Ich gehe zur Bank und hebe das Geld für die Untersuchung ab. 450 Euro in Scheinen und 200 Euro aus dem Münzautomaten. Zuhause lege ich die Münzen am Küchentisch auf und ersetzte die letzte gegen einen roten Plastikchip für den Einkaufswagen. Ich rufe nach Emma, aber sie will nicht blind hingreifen. Ich sage, dass ich mir nur die Wahrscheinlichkeit besser vorstellen will und schiebe die Münzen in den Beutel zurück. Dann fordere ich sie auf, eine zu ziehen. Sie meint, das bringt Unglück und überhaupt, warum ich daraus jetzt ein Spiel mache. Als Emma gegangen ist, ziehe ich trotzdem. Beim ersten Mal erwische ich eine Euromünze. Beim zweiten Mal auch. Beim dritten Mal auch. Dann lasse ich es.

Emma unterschreibt bei der Sprechstundenhilfe zwei Formulare. Das erste bestätigt, dass sie verstanden hat, was der Arzt vorhat und das zweite, dass sie ihn nicht verklagt, wenn etwas schiefgeht. Ich muss nichts unterschreiben. Als Emma sich auf den Behandlungstisch legt, frage ich mich, ob Ärzte bei diesen Untersuchungen auch nervös sind, aber Doktor Gruber wirkt so gelangweilt wie immer. Vielleicht ist er auch einfach nur konzentriert. „Das werden Sie jetzt gleich ein wenig spüren”, sagt er, als er die Nadel in Emmas Bauch sticht, ein paar Zentimeter neben ihrem Nabel. Ich halte ihre Hand. Im Ultraschall kann man erkennen, wie die Spitze in die Fruchtblase eindringt. Dr. Gruber zieht den Kolben zurück und der Konus füllt sich langsam mit einer gelblichen, trüben Flüssigkeit. Emma schaut zur Decke. Ihre Hand ist verschwitzt. Vielleicht ist es auch meine. Der ganze Eingriff dauert keine fünf Minuten. Doktor Gruber zieht die Nadel langsam heraus, legt einen Tupfer auf und sagt „bitte kurz draufdrücken”. Dann ist er fertig. Emma muss noch eine halbe Stunde im Behandlungsraum liegen bleiben und Doktor Gruber erklärt, dass wir uns melden sollen, falls Beschwerden auftreten. Emma will wissen, wann wir das Ergebnis erfahren.

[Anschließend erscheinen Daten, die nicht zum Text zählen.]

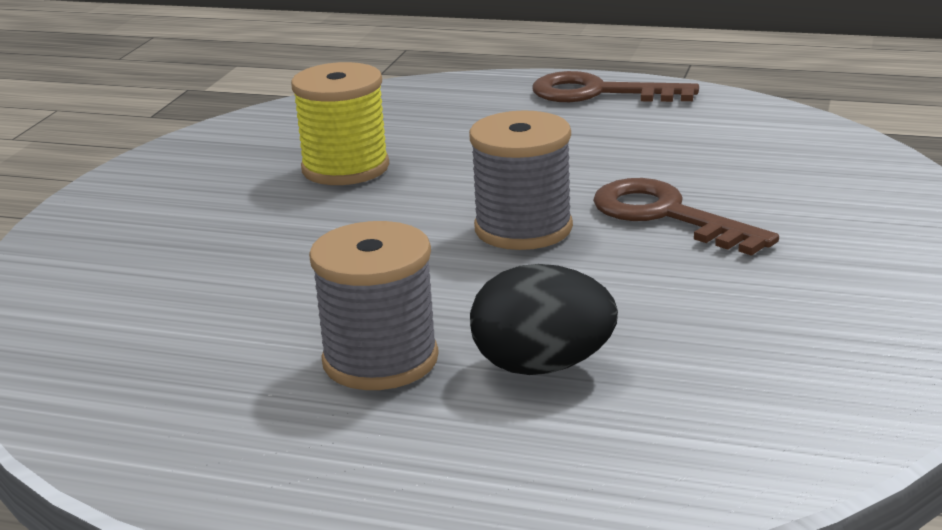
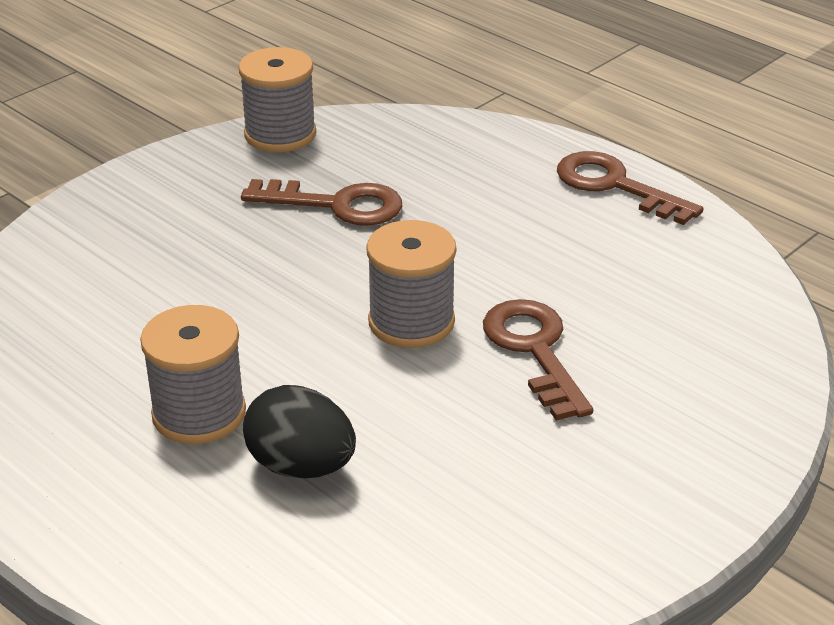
camera: 25 degrees right, 10 degrees up
yellow spool [291,62,389,185] -> brown key [241,179,402,226]
none -> grey spool [239,47,316,152]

„Spätestens in einer Woche”, meint er. „Wir rufen Sie an.”

Ich bin auf der Couch eingeschlafen. In der Küche klingelt Emmas Handy. Schon ewig. Irgendwann hebt sie ab. Ich höre sie im Gang auf und ab gehen und antworten. „Ja. Ja, genau. Verstehe. Danke. Wiederhören.” Sie kommt ins Zimmer und hat eine Tupperware-Dose in der Hand. Ich will wissen, wer das war. Sie sagt „der Arzt“ und dass die Untersuchung ergeben hat, dass das Kind gesund ist. „Gut” sage ich und richte mich auf. „Eigentlich schon, aber zu spät”, sagt Emma und hält mir die Dose mit dem Fötus hin. „Es ist leider schon gestorben.”

Ich wache auf. Das Telefon klingelt noch immer. Emma hebt ab.